Now to the second, my current, harvesting campaign. I got hands on a bunch of expectable bad cells, about 50 Laptop packs, and wanted to recheck and improve my processing style.
(my third campaign is already planned, i will buy cells from a board member here)
My imax stock has grown to 4 units, because 2 chrashed ( my fault), i ordered new ones, but was able to repair the broken ones.

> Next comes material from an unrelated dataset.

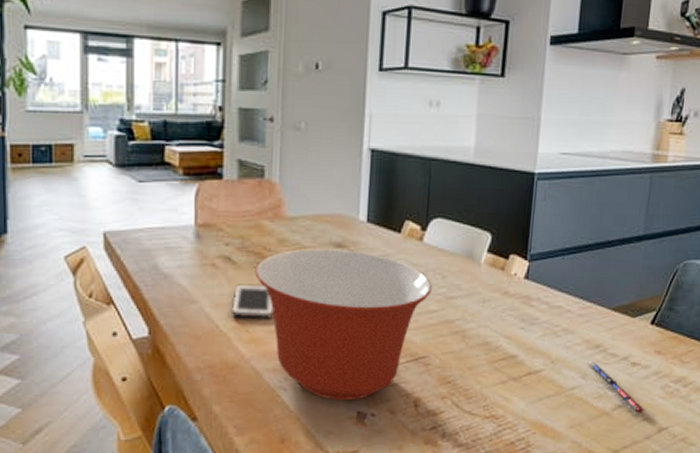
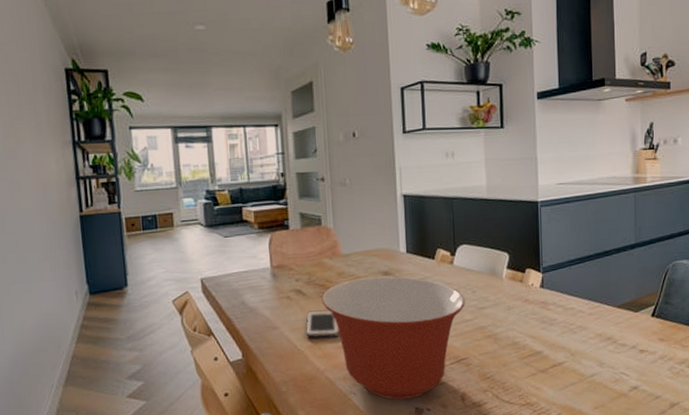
pen: present [587,361,645,414] -> none [602,351,657,393]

I had to improve the connection of the cells to the Imaxes, i built "Boards", about 22*30 cm (8 by 12 inches) which got a balancing connector, plus the main plug cables, to a connector stripe. The cells are are arranged mostly as 3s 2P as described, and i put 3 or four of these on the board. wires and balancing wires are soldered to the connector stripe. In the end i had about 5 boards in operation, which gave me quite a capacity for cells in process.

image_gshdml.jpg


The cells are harvested from the packs, separated to the pairs, and Voltage measured. A pair with a voltage over 3 V goes to a board, cells below are slowly fed up with laboraty power supplies to about 3,3 V. I did this in the past already, before i read the same experiences here on the board.
On soldering them together on the board i look a little bit to voltage differences, i care not to to connect a good cell on 80 % SOC to a 3,3 V cell.

Then they get (usually) 3 Cycles on the boards, with 1/10 C to 1/5 C parameters. I have experienced that the capacity increases on the second cycle, and a bit on the 3rd cycle, so something happens there. This takes a complete day per board per cycle, but this processes the mentioned about 20 or so cells to gether, and that is not so bad.
All capacities on discharging are noted on the boards, together with the current used. I decide on the cycle numbers on the capacity results, if nothing happens with the capacity i load them fully, separate them from the boards for sending them to stock for 14 days, to the self discharge check procedure.
I do not so much care for the absolute capacity of a board or the cells, usually the are not paired very good, means they are not equal in capacity, and one cell level is empty first, when others gabe still 3,6 V, as example. Since i mainly want cycling them, that is good enough for me.


The last step, after discharge check, has to determine the capacity. Since that is not so good with the imax, when they are different, my newly improvement is an Opus CT 3100, just for discharge capacity measurement. The cells still go in there as pairs, that was the idea. The bad news was that the opus not only gets HOT especially on discharging in all four slots, the poor fan is just an excuse. The temp in the Opus is one thing, but I measured the cell(s) on the right side get heated up to about 50 degress C (122 F) just from the Opus heat.

I dont want that, not just so from the point the cells cannot stand that, but merely of two considerations: The capacity result maybe different, AND, the cell, as a "bad one" MAY not like the temp. IF the cells are ready to go better not to give them too much excuses to go....

So, i built a small stand with a bigger fan, plywood of 6 mm (3/10 inch), in the most simple way.

image_fhbice.jpg


The opus stands just in there (with removed bottom plate), nothing is attached or screwed to the opus.
The back side is left without a piece to support the Opus, this opening is for air exhaust of the fan to get air streaming out.

image_ttgzds.jpg


The new fan.....

image_bbocag.jpg


....is plugged in to the opus instead of the own one (its a 12 V original fan, about 65 mA). Sure my new one was checked to match that. I cared not to overload the small switching transistor in the Opus.

image_fymdke.jpg



Now the same right cell gets to about 30 C, on 26 C ambient, for a 1 Amp discharge. That is better.

Btw, i read about the current/power supply issue of the opus in an older thread here, i will care for this if i want to use the loading features. Old PC PS are in stock here, of course.